The Wildlife Conservation Society lists 10 animals that they have dubbed the Rarest of the Rare.
[social_buttons]The Wildlife Conservation Society has released a list of “Rarest of the Rare” in the 2010-2011 edition of State of the Wild. The ten animals in the list have been extracted from the International Union for Conservation of Nature’s list of Critically Endangered animals. The classification of Critically Endangered is described as a species facing an “extremely high risk of extinction in the wild.” Often this meaning will be represented by the species’ number being reduced by approximately 80% in the wild over the last 10 years, or on average three generations.
Unfortunately, as of 2009, the total number of plants and animals listed as Critically Endangered numbers somewhere over the 3,200 mark.
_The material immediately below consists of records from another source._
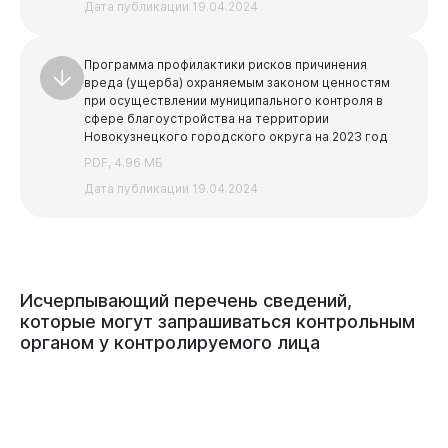
Дата публикации 19.04.2024
Программа профилактики рисков причинения
вреда (ущерба) охраняемым законом ценностям
при осуществлении муниципального контроля в
сфере благоустройства на территории
Новокузнецкого городского округа на 2023 год
PDF, 4.96 МБ
Дата публикации 19.04.2024
Исчерпывающий
перечень
сведений,
которые
могут
запрашиваться
контрольным
органом
у
контролируемого
лица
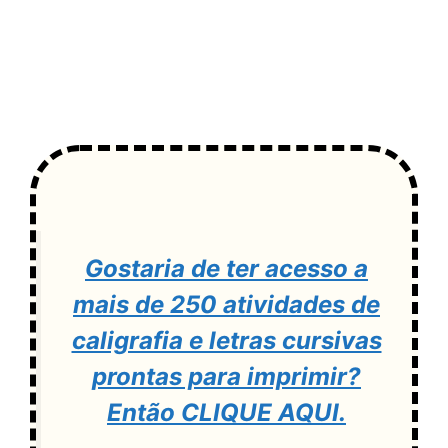
Gostaria de ter acesso a
mais de 250 atividades de
caligrafia e letras cursivas
prontas para imprimir?
Então CLIQUE AQUI.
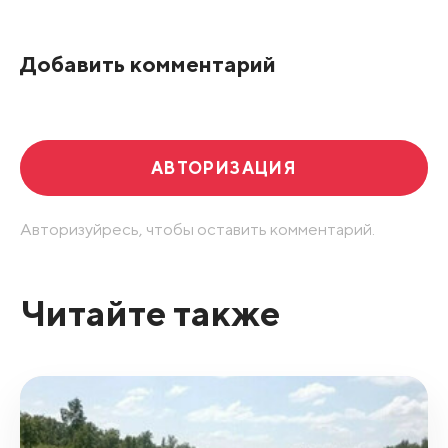
По рейтингу
Добавить комментарий
Развернуть все
АВТОРИЗАЦИЯ
Авторизуйресь, чтобы оставить комментарий.
Читайте также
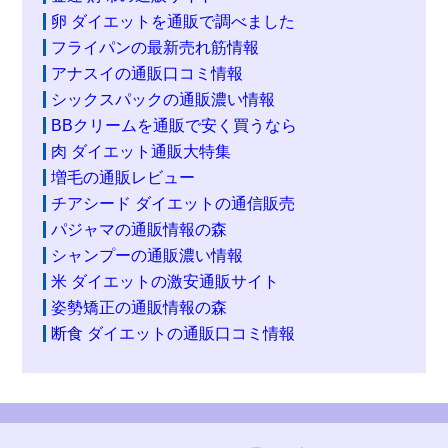
卵 ダイエットを通販で調べました
フライパンの最新売れ筋情報
アナスイの通販口コミ情報
シックスパックの通販濃い情報
BBクリームを通販で安く買うなら
肉 ダイエット通販大特集
増毛の通販レビュー
チアシード ダイエットの通信販売
パジャマの通販情報の森
シャンプーの通販濃い情報
米 ダイエットの激安通販サイト
姿勢矯正の通販情報の森
断食 ダイエットの通販口コミ情報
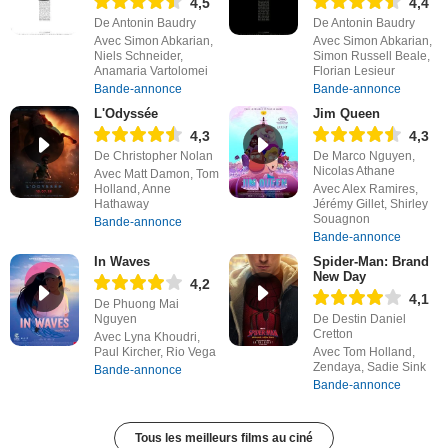
4,5
4,4
De Antonin Baudry
De Antonin Baudry
Avec Simon Abkarian,
Avec Simon Abkarian,
Niels Schneider,
Simon Russell Beale,
Anamaria Vartolomei
Florian Lesieur
Bande-annonce
Bande-annonce
L'Odyssée
Jim Queen
4,3
4,3
De Christopher Nolan
De Marco Nguyen,
Nicolas Athane
Avec Matt Damon, Tom
Holland, Anne
Avec Alex Ramires,
Hathaway
Jérémy Gillet, Shirley
Souagnon
Bande-annonce
Bande-annonce
In Waves
Spider-Man: Brand
New Day
4,2
4,1
De Phuong Mai
Nguyen
De Destin Daniel
Cretton
Avec Lyna Khoudri,
Paul Kircher, Rio Vega
Avec Tom Holland,
Zendaya, Sadie Sink
Bande-annonce
Bande-annonce
Tous les meilleurs films au ciné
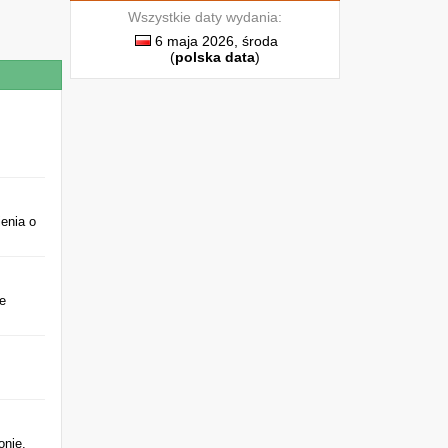
Wszystkie daty wydania:
6 maja 2026, środa
(
polska data
)
enia o
te
onie.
The International Union for Conservation of Nature, or IUCN, have a Red List, which categorizes rare species as Near Threatened, Vulnerable, Endangered or Critically Endangered.
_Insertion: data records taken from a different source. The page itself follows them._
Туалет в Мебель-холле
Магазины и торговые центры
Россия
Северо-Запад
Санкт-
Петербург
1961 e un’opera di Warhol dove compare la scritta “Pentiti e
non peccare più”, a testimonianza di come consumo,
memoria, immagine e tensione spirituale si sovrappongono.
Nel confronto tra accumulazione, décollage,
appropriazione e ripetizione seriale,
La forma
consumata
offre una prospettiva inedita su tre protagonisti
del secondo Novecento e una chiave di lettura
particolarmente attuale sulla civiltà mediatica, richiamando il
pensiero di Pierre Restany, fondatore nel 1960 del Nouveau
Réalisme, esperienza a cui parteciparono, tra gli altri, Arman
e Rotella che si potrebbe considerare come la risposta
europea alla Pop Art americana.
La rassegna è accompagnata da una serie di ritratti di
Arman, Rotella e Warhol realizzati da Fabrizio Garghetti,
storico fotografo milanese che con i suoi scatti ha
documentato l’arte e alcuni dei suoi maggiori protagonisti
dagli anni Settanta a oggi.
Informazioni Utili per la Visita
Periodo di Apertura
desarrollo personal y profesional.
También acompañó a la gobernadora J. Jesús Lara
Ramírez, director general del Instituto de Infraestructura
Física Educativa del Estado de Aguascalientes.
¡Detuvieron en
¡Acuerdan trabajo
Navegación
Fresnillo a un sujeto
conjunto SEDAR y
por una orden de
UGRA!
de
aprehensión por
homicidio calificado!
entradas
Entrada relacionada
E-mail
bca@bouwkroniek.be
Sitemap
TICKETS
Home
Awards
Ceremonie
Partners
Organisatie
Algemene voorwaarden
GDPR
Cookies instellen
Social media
“The Rarest of the Rare provides a global snapshot of some of the world’s most endangered animals,” said State of the Wild Kent Redford, director of the Wildlife Conservation Society Institute. “While the news is dire for some species, it also shows that conservation measures can and do protect wildlife if given the chance to work.”
Cuban Crocodile – is currently restricted to two small areas of Cuba.
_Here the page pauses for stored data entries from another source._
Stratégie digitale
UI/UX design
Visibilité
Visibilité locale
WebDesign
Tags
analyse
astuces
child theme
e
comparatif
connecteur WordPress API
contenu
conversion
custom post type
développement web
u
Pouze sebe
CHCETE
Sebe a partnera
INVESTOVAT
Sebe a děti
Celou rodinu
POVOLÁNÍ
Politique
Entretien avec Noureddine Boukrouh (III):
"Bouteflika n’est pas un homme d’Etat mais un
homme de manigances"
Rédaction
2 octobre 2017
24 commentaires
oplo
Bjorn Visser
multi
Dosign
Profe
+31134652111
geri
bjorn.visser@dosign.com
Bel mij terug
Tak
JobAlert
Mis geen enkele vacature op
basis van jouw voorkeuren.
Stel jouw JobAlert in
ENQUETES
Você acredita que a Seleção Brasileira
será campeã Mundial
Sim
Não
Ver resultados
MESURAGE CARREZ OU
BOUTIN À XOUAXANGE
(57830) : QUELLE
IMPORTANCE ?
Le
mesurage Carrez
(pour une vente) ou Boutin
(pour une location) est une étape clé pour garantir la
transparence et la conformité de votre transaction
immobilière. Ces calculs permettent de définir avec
Florida bonneted bat – was originally thought to be extinct until 2002 until a small conoloy was discovered in Fort Myers. Current estimated population is at about 100 in total.
Green-eyed frog – currently estimated to be only a few hundred, this frog was once common throughout Costa Rica and Panama, but is now limited solely to locations throughout Costa Rica.
Grenada dove – The national bird of Grenada, the dove numbers fewer than 150 living in Mt. Hartman National Park and Mt. Hartman Estate.
Hirola – one of the most highly threatened antilopes, the Hirola is now found solely within a 2,900 square mile area along the border of Kenya and Somalia. An estimated 600 now survive.
Ploughshare tortoise – found in the Baly Bay region in northwestern Madagascar and is thought to number nearly 200 mature animals.
Island gray fox – the smallest fox in the United States it lives on only six of the California Channel Islands, and is believed to be numbered at fewer than 1,000 indivuduals.
Sumatran orang-utan – the majority live in the province of Aceh in northern Sumatra and number around 6,600.
Vaquita – a five foot long porpoise, the Vaquita is known to occur only in the northern Gulf of California in Mexico, and estimates place the number left at around 567.
White-headed langur – there may be as few as 59 individuals remaining living on Cat Ba Island in Halong Bay off the northeastern coast of Vietnam.
The five page article concludes by listeing two animals – the Romer’s tree frog and the Przewalski’s horse – that have been labelled as on the road to recovery.